• [PROBLEM TO SOLVE] Print nothing beyond the line with "200 129 1726": every line from the beginning of the data up to it, that line included, and no pictures.

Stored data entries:
━━━━━━━━━━━━━━━━━━━━
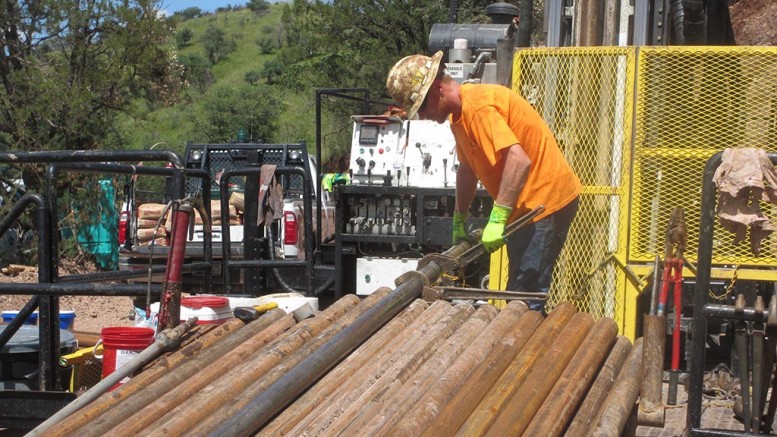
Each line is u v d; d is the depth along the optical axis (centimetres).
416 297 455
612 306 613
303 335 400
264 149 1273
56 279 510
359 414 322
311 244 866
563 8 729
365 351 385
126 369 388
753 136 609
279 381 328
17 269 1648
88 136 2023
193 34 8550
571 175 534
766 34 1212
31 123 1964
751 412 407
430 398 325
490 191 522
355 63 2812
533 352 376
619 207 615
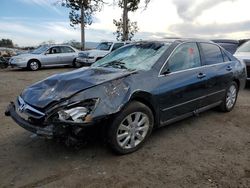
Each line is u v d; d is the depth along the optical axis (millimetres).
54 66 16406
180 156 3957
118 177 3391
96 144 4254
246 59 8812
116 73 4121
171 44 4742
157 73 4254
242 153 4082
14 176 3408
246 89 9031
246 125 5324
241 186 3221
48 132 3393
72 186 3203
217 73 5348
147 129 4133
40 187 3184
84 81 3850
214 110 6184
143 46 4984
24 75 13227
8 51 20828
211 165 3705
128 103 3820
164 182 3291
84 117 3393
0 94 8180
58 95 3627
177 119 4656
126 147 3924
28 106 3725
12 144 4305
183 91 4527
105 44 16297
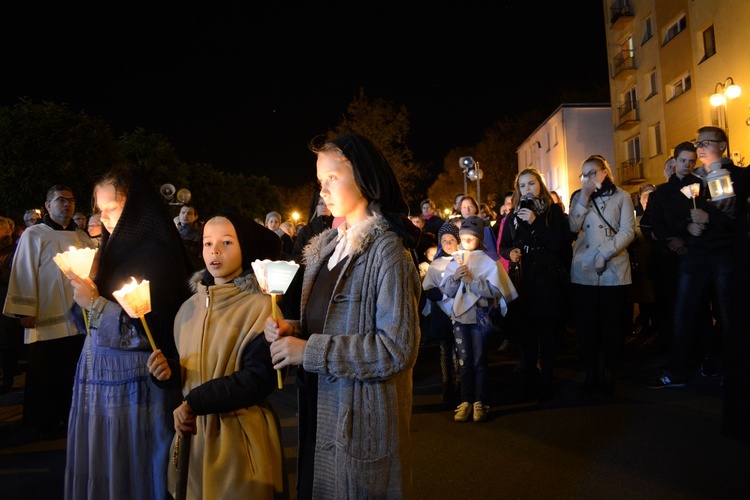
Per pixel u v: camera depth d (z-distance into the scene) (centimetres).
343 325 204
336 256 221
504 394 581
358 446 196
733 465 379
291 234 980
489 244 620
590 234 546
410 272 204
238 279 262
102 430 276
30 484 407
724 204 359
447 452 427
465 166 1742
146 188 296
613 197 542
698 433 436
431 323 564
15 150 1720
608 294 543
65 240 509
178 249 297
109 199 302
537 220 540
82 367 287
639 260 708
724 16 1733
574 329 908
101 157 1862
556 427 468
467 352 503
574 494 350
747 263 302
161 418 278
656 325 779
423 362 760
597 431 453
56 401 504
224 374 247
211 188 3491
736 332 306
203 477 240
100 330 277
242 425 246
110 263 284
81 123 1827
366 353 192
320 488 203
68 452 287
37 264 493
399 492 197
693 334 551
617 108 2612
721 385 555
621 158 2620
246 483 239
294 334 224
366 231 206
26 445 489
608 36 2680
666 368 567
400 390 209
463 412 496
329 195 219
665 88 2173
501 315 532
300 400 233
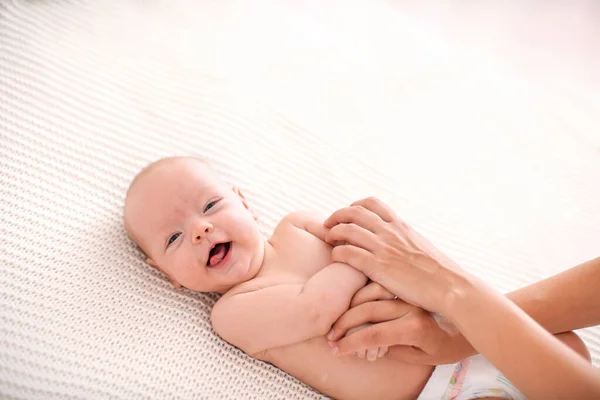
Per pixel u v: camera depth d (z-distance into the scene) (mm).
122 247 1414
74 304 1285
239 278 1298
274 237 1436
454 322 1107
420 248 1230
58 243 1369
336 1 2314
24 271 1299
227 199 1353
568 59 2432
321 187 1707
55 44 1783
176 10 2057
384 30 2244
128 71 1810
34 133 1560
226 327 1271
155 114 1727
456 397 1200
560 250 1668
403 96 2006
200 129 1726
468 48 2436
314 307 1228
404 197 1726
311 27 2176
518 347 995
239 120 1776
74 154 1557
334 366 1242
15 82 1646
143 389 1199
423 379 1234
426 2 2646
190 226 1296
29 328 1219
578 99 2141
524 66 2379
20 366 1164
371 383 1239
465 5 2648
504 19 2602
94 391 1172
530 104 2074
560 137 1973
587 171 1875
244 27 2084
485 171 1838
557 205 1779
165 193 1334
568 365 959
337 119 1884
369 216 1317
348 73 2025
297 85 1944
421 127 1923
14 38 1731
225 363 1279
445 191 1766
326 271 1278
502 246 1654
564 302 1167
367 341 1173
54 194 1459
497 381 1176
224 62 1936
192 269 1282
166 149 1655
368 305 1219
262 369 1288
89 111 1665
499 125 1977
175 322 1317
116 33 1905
━━━━━━━━━━━━━━━━━━━━
• [RESPONSE TO THE EXERCISE]
Each line is u v d; d is the depth along the optical axis (centimetres).
416 297 455
612 306 613
303 335 400
264 149 1273
56 279 510
359 414 322
311 244 866
563 8 729
365 351 385
126 369 388
753 136 609
279 381 328
17 269 1648
88 136 2023
193 34 8550
571 175 534
766 34 1212
31 123 1964
751 412 407
430 398 325
490 191 522
355 63 2812
533 352 376
619 207 615
Each line is u v d; d is the depth along the optical axis (millimetres).
54 66 16406
180 156 3957
118 177 3391
96 144 4254
246 59 8812
116 73 4121
171 44 4742
157 73 4254
242 153 4082
14 176 3408
246 89 9031
246 125 5324
241 186 3221
48 132 3393
72 186 3203
217 73 5348
147 129 4133
40 187 3184
84 81 3850
214 110 6184
143 46 4984
24 75 13227
8 51 20828
211 165 3705
128 103 3820
164 182 3291
84 117 3393
0 94 8180
58 95 3627
177 119 4656
126 147 3924
28 106 3725
12 144 4305
183 91 4527
105 44 16297
Per pixel u v: camera depth d (z-distance into the scene) (centimetres).
343 325 204
336 256 221
504 394 581
358 446 196
733 465 379
291 234 980
489 244 620
590 234 546
410 272 204
238 279 262
102 430 276
30 484 407
724 204 359
447 452 427
465 166 1742
146 188 296
613 197 542
698 433 436
431 323 564
15 150 1720
608 294 543
65 240 509
178 249 297
109 199 302
537 220 540
82 367 287
639 260 708
724 16 1733
574 329 908
101 157 1862
556 427 468
467 352 503
574 494 350
747 263 302
161 418 278
656 325 779
423 362 760
597 431 453
56 401 504
224 374 247
211 188 3491
736 332 306
203 477 240
100 330 277
242 425 246
110 263 284
81 123 1827
366 353 192
320 488 203
68 452 287
37 264 493
399 492 197
693 334 551
617 108 2612
721 385 555
621 158 2620
246 483 239
294 334 224
366 231 206
26 445 489
608 36 2680
666 368 567
400 390 209
463 412 496
329 195 219
665 88 2173
501 315 532
300 400 233
Per pixel u v: camera depth d (z-distance into the scene) (mm).
122 247 1414
74 304 1285
239 278 1298
274 237 1436
454 322 1107
420 248 1230
58 243 1369
336 1 2314
24 271 1299
227 199 1353
568 59 2432
321 187 1707
55 44 1783
176 10 2057
384 30 2244
128 71 1810
34 133 1560
226 327 1271
155 114 1727
456 397 1200
560 250 1668
403 96 2006
200 129 1726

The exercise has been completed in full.